Now I want to convert the merged model to GGUF using

!python llama.cpp/convert.py new_model \
  --outfile my_7b.gguf \
  --outtype q8_0

and get

Loading model file new_one/model-00001-of-00002.safetensors
Traceback (most recent call last):
  File "/content/llama.cpp/convert.py", line 1228, in <module>
    main()
  File "/content/llama.cpp/convert.py", line 1161, in main
    model_plus = load_some_model(args.model)
  File "/content/llama.cpp/convert.py", line 1076, in load_some_model
    models_plus.append(lazy_load_file(path))
  File "/content/llama.cpp/convert.py", line 753, in lazy_load_file
    return lazy_load_safetensors_file(fp, path)
  File "/content/llama.cpp/convert.py", line 732, in lazy_load_safetensors_file
    model = {name: convert(info) for (name, info) in header.items() if name != '__metadata__'}
  File "/content/llama.cpp/convert.py", line 732, in <dictcomp>
    model = {name: convert(info) for (name, info) in header.items() if name != '__metadata__'}
  File "/content/llama.cpp/convert.py", line 720, in convert
    data_type = SAFETENSORS_DATA_TYPES[info['dtype']]
KeyError: 'I8'

Considering that the error indicates a data type problem and that converting the original model to GGUF works fine, I think that the problem is due to the 8 bit quantization.

Did I forget some option when converting or loading the merged model? How can I convert the merged model to GGUF?

KerfuffleV2 commented 10 months ago

You can only convert to GGUF format from models with data in float16, bfloat16 or float32 formats. You can't convert models that are already quantized to a non-GGML format.

What you can do if you're willing to accept the quality loss of requantizing is convert the quantized tensors in your model to one of the formats I mentioned and then convert it to GGUF. Just keep in mind you'll be quantizing, unquantizing, then quantizing again and quantizing is a lossy process.

arbitropy commented 9 months ago

You can only convert to GGUF format from models with data in float16, bfloat16 or float32 formats. You can't convert models that are already quantized to a non-GGML format.

I have used the same code above to load and fine tune the model, this is my bits and bytes config bnb_config = BitsAndBytesConfig( load_in_8bit=True, bnb_8bit_compute_dtype="float16" ) for loading the model. at which part do i change the model so that the model is compatible with gguf formatting from the beginning without requantizing?

KerfuffleV2 commented 9 months ago

I think you'd have to do your finetuning at 16bit or above, which likely isn't an option since it would at least double memory requirements. So basically you probably have to convert the tensor back up to f16, not sure there's anything else you can do. I am not that familiar with finetuning stuff though.

arbitropy commented 9 months ago

how do i convert the tensor back up to fp16 or a compatible format?
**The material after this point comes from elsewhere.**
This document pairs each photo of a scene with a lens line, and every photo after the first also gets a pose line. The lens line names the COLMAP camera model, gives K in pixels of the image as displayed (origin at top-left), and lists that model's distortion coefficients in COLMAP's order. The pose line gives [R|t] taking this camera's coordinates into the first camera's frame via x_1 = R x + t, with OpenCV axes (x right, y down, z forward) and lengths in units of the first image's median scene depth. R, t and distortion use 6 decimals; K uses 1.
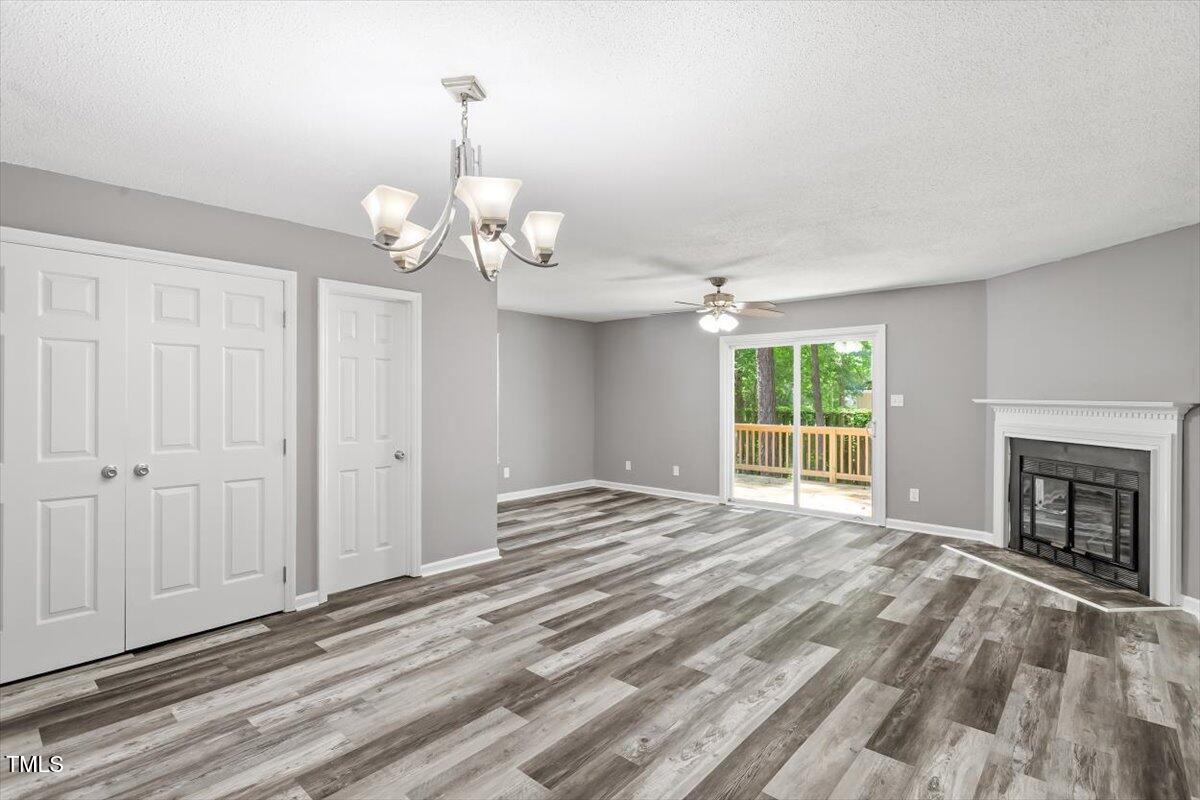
lens RADIAL K [[587.0, 0, 604.3], [0, 587.0, 400.9], [0, 0, 1]] dist [-0.001257, 0.000222]
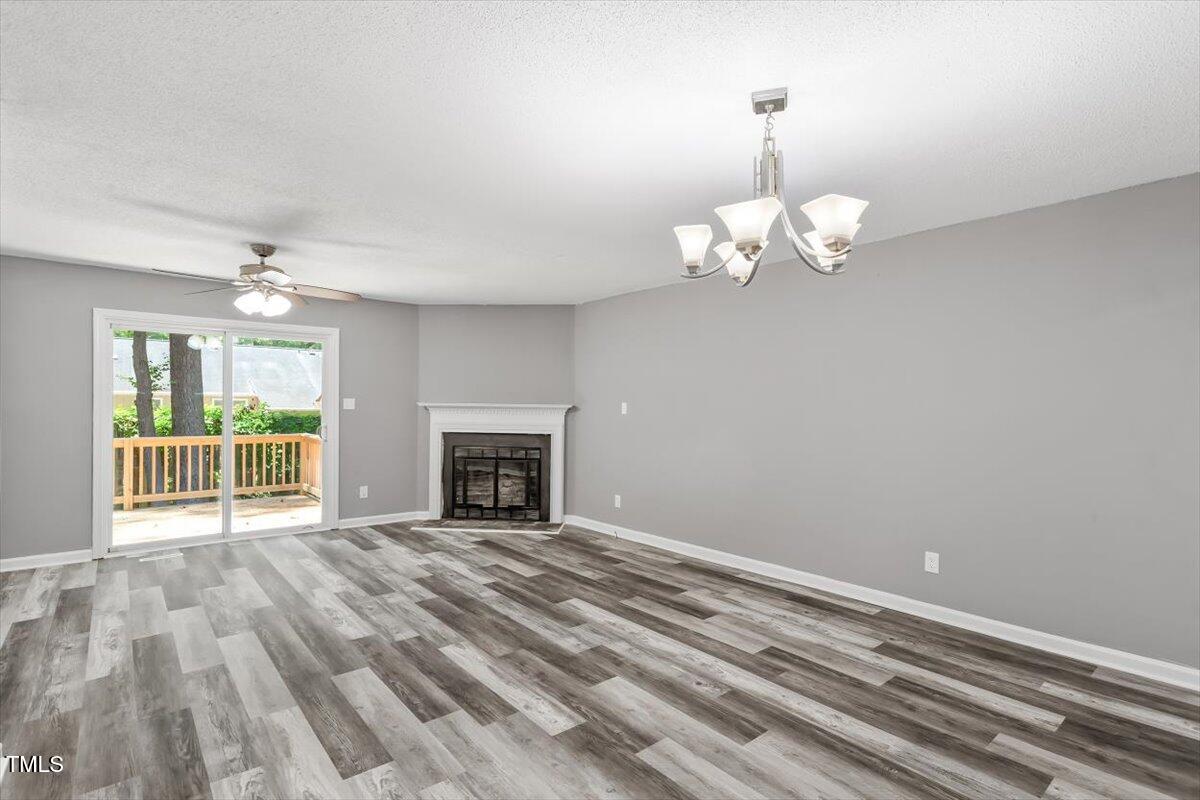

And also I am not sure where this compatibility issue is occurring (I don't understand the internals of models), this is part of my config.json of the finetuned merged model: "quantization_config": { "bnb_4bit_compute_dtype": "float32", "bnb_4bit_quant_type": "fp4", "bnb_4bit_use_double_quant": false, "llm_int8_enable_fp32_cpu_offload": false, "llm_int8_has_fp16_weight": false, "llm_int8_skip_modules": null, "llm_int8_threshold": 6.0, "load_in_4bit": false, "load_in_8bit": true, "quant_method": "bitsandbytes" }, "torch_dtype": "float16",

-so the dtype here is set as float16, and quantization dtype is float32, both of which seem to be a compatible type for conversion.

Lue-C commented 9 months ago

You can only convert to GGUF format from models with data in float16, bfloat16 or float32 formats. You can't convert models that are already quantized to a non-GGML format.

What you can do if you're willing to accept the quality loss of requantizing is convert the quantized tensors in your model to one of the formats I mentioned and then convert it to GGUF. Just keep in mind you'll be quantizing, unquantizing, then quantizing again and quantizing is a lossy process.

Thanks for the reply, I see the problem. I did not give it back converting a try because of the assumed quality loss. Here is what I did instead: I just used the finetuning from llama.cpp with a GGUF as a base model. Afterwards I used the "export-lora" to merge the adapter with the base model as a GGUF. This can be used like any other GGUF in langchain, which was the goal to me. I did the finetuning with the example text (shakespeare) but unfortunately do not know in which format I have to give training data for a question answering/causal LM. Does anyone have an idea?

KerfuffleV2 commented 9 months ago

I'm not sure exactly, if Torch suppports that 8 bit quantization then you could possibly load the model, then use Torch operations to convert it to the correct format. I think it would be something like model["tensorname"] = model["tensorname"].to(dtype = torch.float16). Note this is just a hint in the direction that might help you, I don't know enough to give you the exact command. Anyway, if you can find and convert the tensors that are in the wrong format then you can torch.save() to a different file and then possibly convert it to GGUF format.

Unfortunately, you basically need to know some Python/Torch stuff to pull it off so if you don't then your best bet is to latch on to someone who does. (Not me though!)

arbitropy commented 9 months ago

I fixed it by merging the lora with the full base model instead of the bits and bytes quantized one. I just reloaded the model, and then merged. it worked without any error.

znelson32 commented 9 months ago

I have the same issue except my error is "U8". Spent hours trying to figure this out and this thread saved me, thanks!

github-actions[bot] commented 5 months ago

This issue was closed because it has been inactive for 14 days since being marked as stale.

balaji-2k1 commented 4 months ago

I encountered the same "I8" error while converting my fine-tuned Mixtral Model to GGUF file. Fortunately, I found a thread that helped me resolve the issue. Thank you!